Tally every line in the entries below that holds "आयकर", then give only the total.
(Beginning of Source data)
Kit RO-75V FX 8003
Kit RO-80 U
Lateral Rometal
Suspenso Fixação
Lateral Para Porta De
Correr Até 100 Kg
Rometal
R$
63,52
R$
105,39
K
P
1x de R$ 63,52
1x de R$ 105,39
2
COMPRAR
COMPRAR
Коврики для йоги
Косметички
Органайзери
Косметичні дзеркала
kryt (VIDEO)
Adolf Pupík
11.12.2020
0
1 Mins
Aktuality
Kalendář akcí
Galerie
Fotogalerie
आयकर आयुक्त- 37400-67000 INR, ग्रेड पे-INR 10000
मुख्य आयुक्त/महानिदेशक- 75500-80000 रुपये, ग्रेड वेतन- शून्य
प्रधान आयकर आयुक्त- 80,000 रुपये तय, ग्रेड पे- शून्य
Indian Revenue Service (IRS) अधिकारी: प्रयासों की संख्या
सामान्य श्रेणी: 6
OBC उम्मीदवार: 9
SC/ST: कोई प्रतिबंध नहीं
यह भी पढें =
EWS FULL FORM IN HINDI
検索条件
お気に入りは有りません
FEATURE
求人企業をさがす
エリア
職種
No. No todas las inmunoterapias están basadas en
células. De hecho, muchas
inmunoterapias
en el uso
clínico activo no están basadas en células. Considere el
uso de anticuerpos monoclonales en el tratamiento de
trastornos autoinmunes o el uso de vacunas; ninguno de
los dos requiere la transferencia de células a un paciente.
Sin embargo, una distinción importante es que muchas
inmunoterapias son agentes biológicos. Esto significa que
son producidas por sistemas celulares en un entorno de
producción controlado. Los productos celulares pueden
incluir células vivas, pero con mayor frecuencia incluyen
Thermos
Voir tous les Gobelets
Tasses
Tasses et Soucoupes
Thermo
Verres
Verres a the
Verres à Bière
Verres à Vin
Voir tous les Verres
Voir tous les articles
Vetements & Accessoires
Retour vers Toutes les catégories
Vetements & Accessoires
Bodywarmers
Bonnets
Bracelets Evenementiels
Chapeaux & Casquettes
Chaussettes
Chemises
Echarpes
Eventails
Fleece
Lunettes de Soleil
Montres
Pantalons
(End of Source data)
Exercise result: 2